Tuesday 13 April 2010

This all sounds familiar...

From the Housing section in the manifesto of one of the old failed parties:

Britain’s housing market has been stuck in a vicious spiral of boom and bust. Under Labour, fewer homes have been built, in the wrong places and of the wrong kind. Home ownership is now falling and first-time buyers are at a record low.

In the 1980s, the Conservative Right to Buy scheme created the opportunity for millions of families to get onto the housing ladder, and transformed housing estates by establishing mixed communities...


They then outline a long list of policies, most of which will tend to drive house prices even higher.
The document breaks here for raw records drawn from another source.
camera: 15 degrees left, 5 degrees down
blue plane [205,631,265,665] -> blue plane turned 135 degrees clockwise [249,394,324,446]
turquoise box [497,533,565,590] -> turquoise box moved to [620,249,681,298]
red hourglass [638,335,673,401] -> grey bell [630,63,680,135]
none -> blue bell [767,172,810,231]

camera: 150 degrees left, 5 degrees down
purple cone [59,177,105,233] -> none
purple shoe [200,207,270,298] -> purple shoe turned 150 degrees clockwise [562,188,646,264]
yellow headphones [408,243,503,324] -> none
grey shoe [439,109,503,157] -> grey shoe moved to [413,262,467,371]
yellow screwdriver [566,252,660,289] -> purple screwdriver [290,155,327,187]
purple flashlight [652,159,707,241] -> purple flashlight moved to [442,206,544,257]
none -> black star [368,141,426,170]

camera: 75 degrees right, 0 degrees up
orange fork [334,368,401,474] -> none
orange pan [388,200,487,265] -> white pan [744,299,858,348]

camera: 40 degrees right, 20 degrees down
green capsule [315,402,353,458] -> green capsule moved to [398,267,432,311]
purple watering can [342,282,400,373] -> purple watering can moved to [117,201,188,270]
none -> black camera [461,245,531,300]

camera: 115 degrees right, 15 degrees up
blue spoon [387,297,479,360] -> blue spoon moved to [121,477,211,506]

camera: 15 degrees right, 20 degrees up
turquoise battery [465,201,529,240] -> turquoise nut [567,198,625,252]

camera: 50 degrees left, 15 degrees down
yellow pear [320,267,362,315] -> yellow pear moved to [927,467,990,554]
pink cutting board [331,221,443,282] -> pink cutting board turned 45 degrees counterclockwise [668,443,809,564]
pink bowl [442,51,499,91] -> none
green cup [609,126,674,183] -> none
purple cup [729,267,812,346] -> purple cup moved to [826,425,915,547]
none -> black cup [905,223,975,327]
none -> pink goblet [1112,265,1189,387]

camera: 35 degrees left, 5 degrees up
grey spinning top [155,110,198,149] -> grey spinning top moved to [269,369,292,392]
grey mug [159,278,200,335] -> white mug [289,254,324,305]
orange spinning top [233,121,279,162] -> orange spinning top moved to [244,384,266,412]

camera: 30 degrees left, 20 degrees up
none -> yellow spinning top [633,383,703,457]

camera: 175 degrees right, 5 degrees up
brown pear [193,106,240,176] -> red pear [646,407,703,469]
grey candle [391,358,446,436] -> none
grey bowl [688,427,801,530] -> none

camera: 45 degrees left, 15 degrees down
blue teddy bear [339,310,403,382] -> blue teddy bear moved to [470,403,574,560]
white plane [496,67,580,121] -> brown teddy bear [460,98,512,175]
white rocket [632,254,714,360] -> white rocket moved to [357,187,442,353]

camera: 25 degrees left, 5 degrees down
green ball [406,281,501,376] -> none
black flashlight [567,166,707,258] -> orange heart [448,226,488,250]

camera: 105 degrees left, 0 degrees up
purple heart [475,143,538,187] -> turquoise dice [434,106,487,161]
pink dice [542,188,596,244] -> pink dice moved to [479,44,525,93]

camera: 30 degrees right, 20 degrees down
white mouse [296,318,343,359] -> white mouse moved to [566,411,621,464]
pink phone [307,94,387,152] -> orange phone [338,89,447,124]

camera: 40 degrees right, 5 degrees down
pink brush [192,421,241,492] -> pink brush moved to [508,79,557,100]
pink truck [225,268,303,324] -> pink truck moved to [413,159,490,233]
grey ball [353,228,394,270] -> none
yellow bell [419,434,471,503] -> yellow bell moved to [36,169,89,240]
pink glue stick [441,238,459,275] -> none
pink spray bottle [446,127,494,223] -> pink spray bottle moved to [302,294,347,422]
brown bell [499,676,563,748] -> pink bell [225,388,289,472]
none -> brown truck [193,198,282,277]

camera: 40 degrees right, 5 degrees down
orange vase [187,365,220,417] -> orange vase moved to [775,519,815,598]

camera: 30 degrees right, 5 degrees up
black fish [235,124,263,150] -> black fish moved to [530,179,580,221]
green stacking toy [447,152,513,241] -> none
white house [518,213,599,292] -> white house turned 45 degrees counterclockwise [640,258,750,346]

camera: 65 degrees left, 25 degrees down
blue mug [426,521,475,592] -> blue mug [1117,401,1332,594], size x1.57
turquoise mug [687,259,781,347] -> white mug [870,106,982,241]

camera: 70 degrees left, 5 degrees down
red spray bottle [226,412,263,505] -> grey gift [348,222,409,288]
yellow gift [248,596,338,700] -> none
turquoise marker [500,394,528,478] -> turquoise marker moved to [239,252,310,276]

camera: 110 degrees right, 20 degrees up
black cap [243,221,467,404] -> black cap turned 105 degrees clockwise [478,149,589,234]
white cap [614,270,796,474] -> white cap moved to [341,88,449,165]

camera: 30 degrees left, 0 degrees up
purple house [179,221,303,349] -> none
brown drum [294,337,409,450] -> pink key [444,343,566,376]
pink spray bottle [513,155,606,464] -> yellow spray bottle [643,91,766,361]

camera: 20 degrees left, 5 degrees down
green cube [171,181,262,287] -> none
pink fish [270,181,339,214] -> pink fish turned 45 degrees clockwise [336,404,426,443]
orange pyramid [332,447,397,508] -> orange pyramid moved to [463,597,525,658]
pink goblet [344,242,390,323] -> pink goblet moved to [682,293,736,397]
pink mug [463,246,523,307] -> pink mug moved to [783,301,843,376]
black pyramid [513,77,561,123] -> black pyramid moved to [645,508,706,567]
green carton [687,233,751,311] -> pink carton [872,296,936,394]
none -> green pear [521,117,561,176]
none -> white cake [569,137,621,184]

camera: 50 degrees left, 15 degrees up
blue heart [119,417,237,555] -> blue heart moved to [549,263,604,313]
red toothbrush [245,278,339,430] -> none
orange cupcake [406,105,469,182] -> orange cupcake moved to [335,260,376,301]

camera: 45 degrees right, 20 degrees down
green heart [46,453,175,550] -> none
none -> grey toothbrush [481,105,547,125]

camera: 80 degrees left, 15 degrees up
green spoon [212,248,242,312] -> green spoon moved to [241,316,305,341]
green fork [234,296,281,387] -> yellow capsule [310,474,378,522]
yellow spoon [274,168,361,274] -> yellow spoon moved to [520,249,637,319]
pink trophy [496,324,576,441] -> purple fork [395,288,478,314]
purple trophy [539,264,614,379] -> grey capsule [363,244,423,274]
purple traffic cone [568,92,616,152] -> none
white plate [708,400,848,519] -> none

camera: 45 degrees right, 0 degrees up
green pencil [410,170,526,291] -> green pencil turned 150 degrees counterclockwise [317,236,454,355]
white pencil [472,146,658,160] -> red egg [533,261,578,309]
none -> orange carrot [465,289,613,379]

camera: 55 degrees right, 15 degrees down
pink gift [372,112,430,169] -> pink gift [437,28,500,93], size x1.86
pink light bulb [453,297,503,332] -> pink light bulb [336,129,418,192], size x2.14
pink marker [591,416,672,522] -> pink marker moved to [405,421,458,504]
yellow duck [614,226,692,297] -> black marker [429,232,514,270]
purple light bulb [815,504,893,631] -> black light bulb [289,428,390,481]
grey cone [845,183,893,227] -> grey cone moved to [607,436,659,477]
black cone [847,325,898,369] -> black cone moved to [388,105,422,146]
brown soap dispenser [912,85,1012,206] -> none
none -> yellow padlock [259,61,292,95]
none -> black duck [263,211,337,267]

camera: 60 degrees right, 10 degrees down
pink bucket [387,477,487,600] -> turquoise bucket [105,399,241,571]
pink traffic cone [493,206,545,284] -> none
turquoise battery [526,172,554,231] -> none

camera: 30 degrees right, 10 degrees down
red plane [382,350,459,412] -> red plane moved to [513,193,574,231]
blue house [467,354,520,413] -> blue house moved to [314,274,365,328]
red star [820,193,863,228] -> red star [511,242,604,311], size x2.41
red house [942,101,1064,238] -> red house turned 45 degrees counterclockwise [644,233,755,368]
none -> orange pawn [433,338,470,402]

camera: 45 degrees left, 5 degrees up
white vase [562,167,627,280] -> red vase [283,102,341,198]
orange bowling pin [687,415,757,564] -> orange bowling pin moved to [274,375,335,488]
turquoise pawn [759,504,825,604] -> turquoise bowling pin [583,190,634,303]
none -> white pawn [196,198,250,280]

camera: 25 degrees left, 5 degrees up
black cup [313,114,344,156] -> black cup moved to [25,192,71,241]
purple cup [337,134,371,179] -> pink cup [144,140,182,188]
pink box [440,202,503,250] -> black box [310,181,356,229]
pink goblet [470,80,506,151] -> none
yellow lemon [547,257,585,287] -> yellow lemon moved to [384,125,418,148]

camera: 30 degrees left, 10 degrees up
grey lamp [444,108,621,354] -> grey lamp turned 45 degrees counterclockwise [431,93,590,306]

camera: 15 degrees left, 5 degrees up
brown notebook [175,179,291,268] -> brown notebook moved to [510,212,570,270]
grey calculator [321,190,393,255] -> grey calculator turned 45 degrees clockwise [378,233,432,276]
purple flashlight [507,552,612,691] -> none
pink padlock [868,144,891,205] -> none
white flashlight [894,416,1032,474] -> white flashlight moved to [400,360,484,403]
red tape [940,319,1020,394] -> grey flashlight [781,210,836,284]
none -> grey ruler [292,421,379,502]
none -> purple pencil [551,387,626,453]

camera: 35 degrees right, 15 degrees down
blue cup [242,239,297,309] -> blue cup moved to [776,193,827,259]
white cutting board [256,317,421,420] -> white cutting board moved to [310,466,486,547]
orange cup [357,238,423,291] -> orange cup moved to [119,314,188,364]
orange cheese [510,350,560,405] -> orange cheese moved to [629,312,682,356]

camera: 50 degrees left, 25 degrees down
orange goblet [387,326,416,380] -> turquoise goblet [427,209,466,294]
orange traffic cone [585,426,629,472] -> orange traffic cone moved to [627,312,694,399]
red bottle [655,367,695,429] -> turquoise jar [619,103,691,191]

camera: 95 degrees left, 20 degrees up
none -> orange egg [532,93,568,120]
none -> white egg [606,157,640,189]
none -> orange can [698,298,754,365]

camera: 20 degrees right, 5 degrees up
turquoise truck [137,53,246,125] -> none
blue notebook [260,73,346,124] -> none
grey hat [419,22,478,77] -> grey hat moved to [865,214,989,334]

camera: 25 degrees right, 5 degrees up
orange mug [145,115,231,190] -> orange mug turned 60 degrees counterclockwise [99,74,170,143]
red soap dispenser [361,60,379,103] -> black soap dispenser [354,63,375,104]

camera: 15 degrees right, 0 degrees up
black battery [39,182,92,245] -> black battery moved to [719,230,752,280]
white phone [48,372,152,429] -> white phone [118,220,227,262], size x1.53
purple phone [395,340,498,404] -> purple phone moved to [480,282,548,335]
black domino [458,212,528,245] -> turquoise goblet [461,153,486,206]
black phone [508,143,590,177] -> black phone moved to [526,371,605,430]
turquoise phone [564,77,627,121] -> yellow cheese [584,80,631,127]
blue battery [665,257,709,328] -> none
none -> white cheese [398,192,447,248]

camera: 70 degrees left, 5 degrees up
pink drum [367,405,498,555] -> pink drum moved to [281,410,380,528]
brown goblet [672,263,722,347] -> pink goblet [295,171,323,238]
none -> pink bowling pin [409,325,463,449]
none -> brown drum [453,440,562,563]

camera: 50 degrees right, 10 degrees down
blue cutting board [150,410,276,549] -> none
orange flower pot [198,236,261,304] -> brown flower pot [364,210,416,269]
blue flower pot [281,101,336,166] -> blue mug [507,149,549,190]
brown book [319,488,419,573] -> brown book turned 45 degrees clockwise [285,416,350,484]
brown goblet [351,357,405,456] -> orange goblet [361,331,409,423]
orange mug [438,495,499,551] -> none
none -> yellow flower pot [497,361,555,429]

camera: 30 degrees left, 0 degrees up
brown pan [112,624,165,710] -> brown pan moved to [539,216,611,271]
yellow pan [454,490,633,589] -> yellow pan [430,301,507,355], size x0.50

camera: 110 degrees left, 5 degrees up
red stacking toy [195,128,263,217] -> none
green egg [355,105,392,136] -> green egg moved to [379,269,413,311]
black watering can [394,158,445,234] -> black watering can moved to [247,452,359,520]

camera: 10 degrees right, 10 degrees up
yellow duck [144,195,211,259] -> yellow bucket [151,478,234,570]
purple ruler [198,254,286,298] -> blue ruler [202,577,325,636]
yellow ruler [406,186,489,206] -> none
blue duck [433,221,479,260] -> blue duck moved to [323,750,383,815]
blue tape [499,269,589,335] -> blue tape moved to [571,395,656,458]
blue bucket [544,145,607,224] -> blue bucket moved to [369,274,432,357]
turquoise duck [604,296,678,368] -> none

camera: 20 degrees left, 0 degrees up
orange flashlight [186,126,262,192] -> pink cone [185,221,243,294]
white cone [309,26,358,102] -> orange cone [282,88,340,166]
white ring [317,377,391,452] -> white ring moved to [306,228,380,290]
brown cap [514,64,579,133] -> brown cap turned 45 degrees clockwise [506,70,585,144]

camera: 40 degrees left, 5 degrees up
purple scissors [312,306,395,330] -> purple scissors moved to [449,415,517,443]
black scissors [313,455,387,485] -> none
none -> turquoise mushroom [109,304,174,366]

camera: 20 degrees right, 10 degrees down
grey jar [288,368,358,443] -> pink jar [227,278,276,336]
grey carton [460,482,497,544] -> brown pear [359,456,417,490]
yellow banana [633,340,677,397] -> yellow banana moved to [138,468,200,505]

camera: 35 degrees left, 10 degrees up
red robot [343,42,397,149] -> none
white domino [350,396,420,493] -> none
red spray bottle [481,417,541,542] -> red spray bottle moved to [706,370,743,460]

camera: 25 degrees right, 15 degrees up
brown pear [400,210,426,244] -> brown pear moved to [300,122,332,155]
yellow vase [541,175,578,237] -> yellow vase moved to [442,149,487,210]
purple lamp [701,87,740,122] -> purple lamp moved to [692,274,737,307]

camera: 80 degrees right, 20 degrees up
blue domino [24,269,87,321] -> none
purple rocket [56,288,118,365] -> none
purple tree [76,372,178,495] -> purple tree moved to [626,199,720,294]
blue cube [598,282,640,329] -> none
And the council house sell-off was an epic fail from the point of view of the taxpayer, and we're still paying for that mistake - a lot of those ex-council houses are now being let back to the local council, or being let 'privately' and the taxpayer is footing the bill for the Housing Benefit. I wouldn't go boasting about that one.

7 comments:

Anonymous said...

Don't agree. The council house sales were one of the Thatcher government's greatest achievements. They broke up the council house ghettoes and weakened Britain's class system. They were only a failure if you look purely at the financial cost of it - and there are other important considerations as well.

James Higham said...

Which shows you have a long way to go, Mark, to convince people about it.

Mark Wadsworth said...

AC, OK, if it was such a great idea to more-or-less give away council houses, why not go the whole hog and give the rest away as well to whomever is living there at present? What overall benefit would there be from that?

There is absolutely no statistic to suggest that house prices went down as a result of it - unlike freeing up planning restrictions (on which we are broadly agreed).

AFAICS, getting best possible value for the income tax payer is priority number one; getting house prices down is number two; LVT would achieve both at a stroke.

JH, I know, this particular bit of brainwashing is deeply engrained. How would Tories like AC feel if Labour had done it? Aren't the Tories always complaining about Brown flogging off the gold for a low price?

Anonymous said...

They weren't quite given away...but certainly, I would be quite happy to sell them at a discount to present occupiers if they want to buy, and also I would be glad to see the right to buy extended to housing association tenants (a sad omission from the Tory manifesto).

Mark Wadsworth said...

AC, so you're saying (a) anybody lucky enough to make into social housing as of today's cut off date gets a massive tax-free, taxpayer subsidised bung, and four million people on council house waiting lists can f*** off?

Or do you (b) follow this through to the ultimate conclusion that councils should pay for more houses to be built and then hand them out to whomever is top of the waiting list?

Only if you are brave enough to recommend (b) (which has its merits) should you recommend (a). Thatcher would rather have stuck a fork in her own eye than carry out (b). But she won elections on the back of (a). Therefore, we can only conclude that she was a rabid Home-Owner-Ist, second only to the present government (or the next Tory one).

DBC Reed said...

Thatcher was a quite nuanced Home-Ownerist:she said you could n't expand the money supply because it would only inflate house prices.Her answer: sado-monetarism where nobody got any cheap credit including entrepreneurs and people who provide goods and services.Very von Miserabilist.Right answer: splash cheap credit about with generous disregard for the moral qualities of the recipients (Thatcher thought people with mortgages were morally elevated by that fact alone),and stop money going into property with a tax (LVT is best;have n't you heard?).Any other cheap money heading for the popular hedges,treat likewise.

bayard said...

I can't see anything wrong with "right to buy", all private tenants have a "right to buy" - offer the landlord enough money and he'll sell to you - so why shouldn't council tenants be able to do the same? (Of course, I know it doesn't mean that, it means "right to buy at a discount".)